- _Exercise_
Count the lines in the listing below that contain the word "many", and state only that number.

- _Given records_

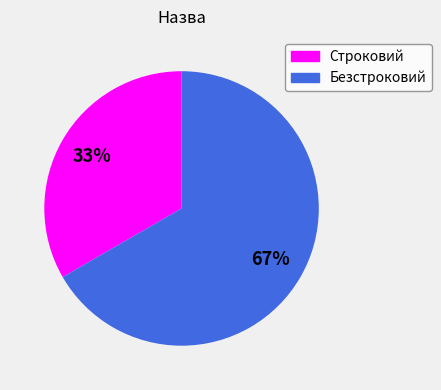

To the nearest percent, what is the combined percentage of Строковий and Безстроковий?

100%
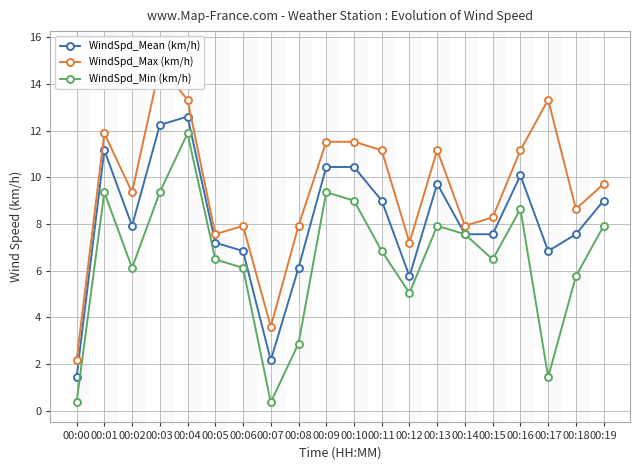

How many interior local peaks does the WindSpd_Max (km/h) series have?

5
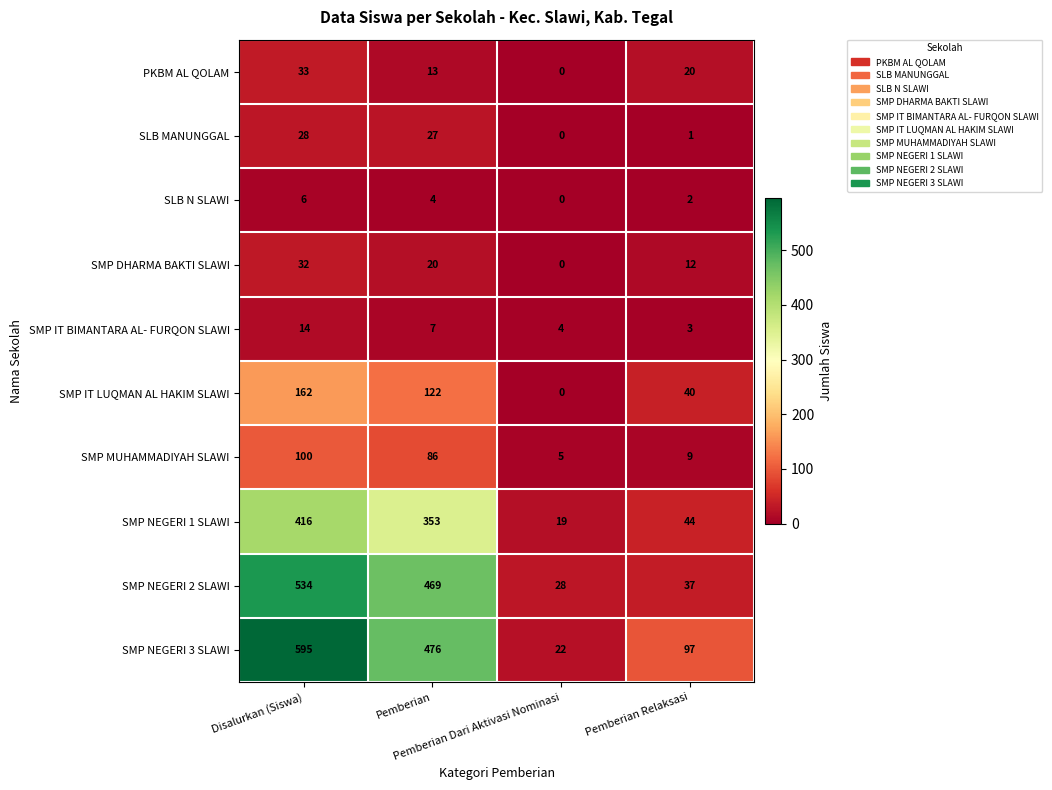

Between Pemberian Dari Aktivasi Nominasi and Pemberian Relaksasi, which series saw the biggest shift?

SMP NEGERI 3 SLAWI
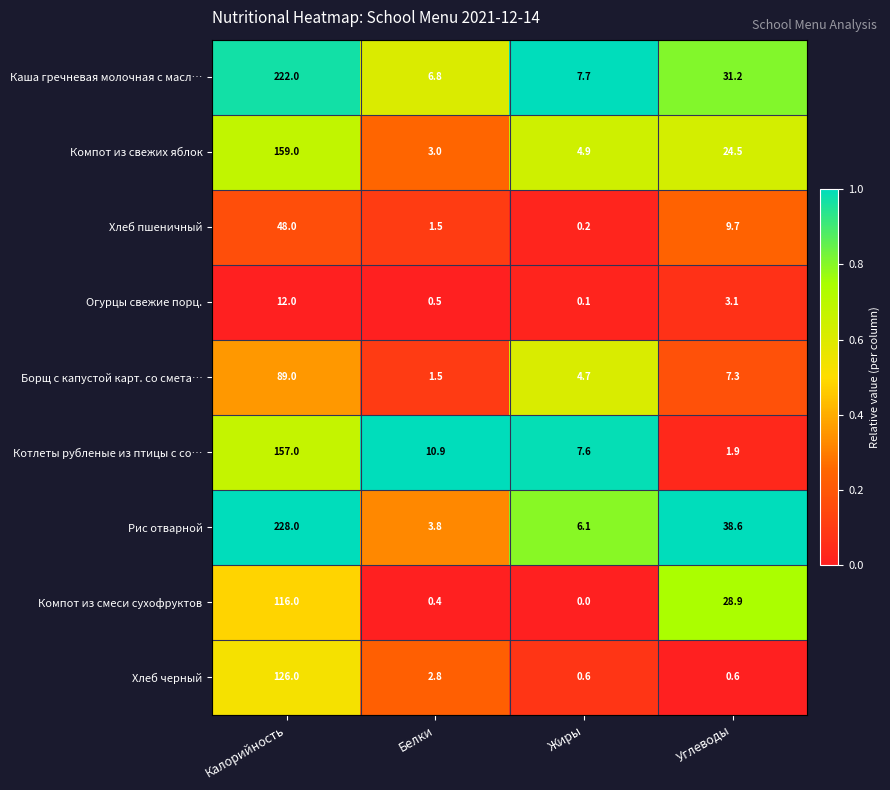

At how many categories does at least one series exceed 0?

4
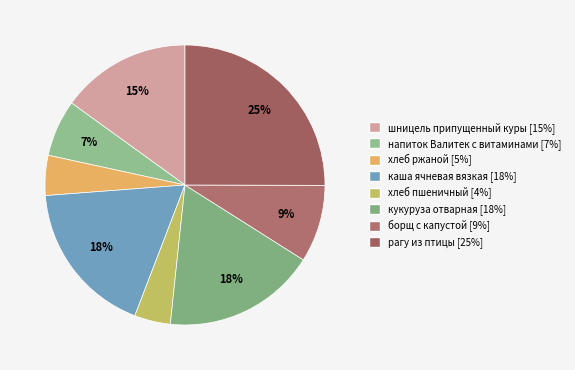

What percentage is the хлеб ржаной slice, to the nearest percent?

5%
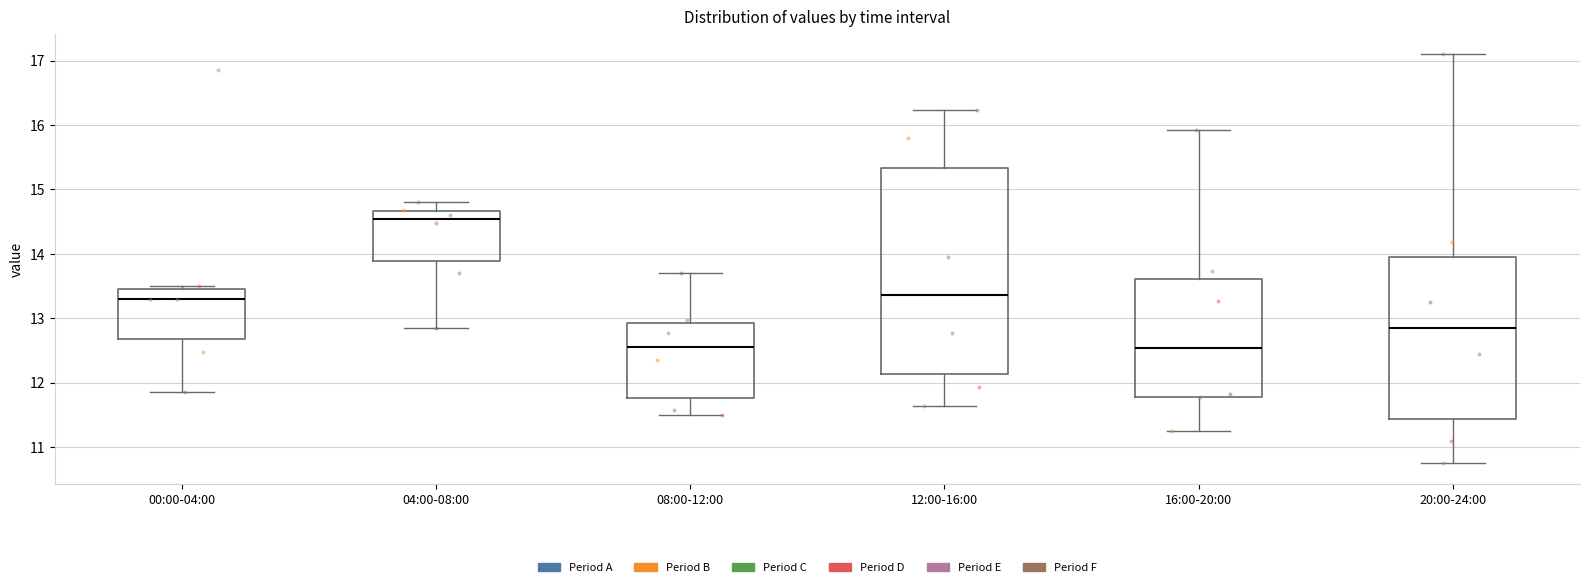

Where is the lower edge of the box for 12:00-16:00 on the y-axis? The values are not printed on the chart, so give them approximately, as read against the axis.

12.1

- _Problem solution_
2